- [Activity] Update the listing below by replacing "production" with "deployment" wherever it occurs, keeping every other part the same.

====

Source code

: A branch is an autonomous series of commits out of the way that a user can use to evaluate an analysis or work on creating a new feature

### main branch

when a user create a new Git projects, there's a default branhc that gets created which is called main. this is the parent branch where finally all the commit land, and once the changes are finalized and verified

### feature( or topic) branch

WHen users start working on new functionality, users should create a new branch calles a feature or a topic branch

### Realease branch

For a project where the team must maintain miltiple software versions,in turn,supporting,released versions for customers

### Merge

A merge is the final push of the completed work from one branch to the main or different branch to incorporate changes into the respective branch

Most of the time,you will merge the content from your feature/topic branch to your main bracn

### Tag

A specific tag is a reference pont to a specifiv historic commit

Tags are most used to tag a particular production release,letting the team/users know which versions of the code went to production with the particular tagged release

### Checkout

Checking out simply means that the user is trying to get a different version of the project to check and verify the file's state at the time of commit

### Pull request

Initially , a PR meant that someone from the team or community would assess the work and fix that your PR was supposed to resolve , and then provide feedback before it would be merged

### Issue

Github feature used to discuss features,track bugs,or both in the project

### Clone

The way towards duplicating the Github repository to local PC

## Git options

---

====

- [Answer space]
Source code

: A branch is an autonomous series of commits out of the way that a user can use to evaluate an analysis or work on creating a new feature

### main branch

when a user create a new Git projects, there's a default branhc that gets created which is called main. this is the parent branch where finally all the commit land, and once the changes are finalized and verified

### feature( or topic) branch

WHen users start working on new functionality, users should create a new branch calles a feature or a topic branch

### Realease branch

For a project where the team must maintain miltiple software versions,in turn,supporting,released versions for customers

### Merge

A merge is the final push of the completed work from one branch to the main or different branch to incorporate changes into the respective branch

Most of the time,you will merge the content from your feature/topic branch to your main bracn

### Tag

A specific tag is a reference pont to a specifiv historic commit

Tags are most used to tag a particular deployment release,letting the team/users know which versions of the code went to deployment with the particular tagged release

### Checkout

Checking out simply means that the user is trying to get a different version of the project to check and verify the file's state at the time of commit

### Pull request

Initially , a PR meant that someone from the team or community would assess the work and fix that your PR was supposed to resolve , and then provide feedback before it would be merged

### Issue

Github feature used to discuss features,track bugs,or both in the project

### Clone

The way towards duplicating the Github repository to local PC

## Git options

---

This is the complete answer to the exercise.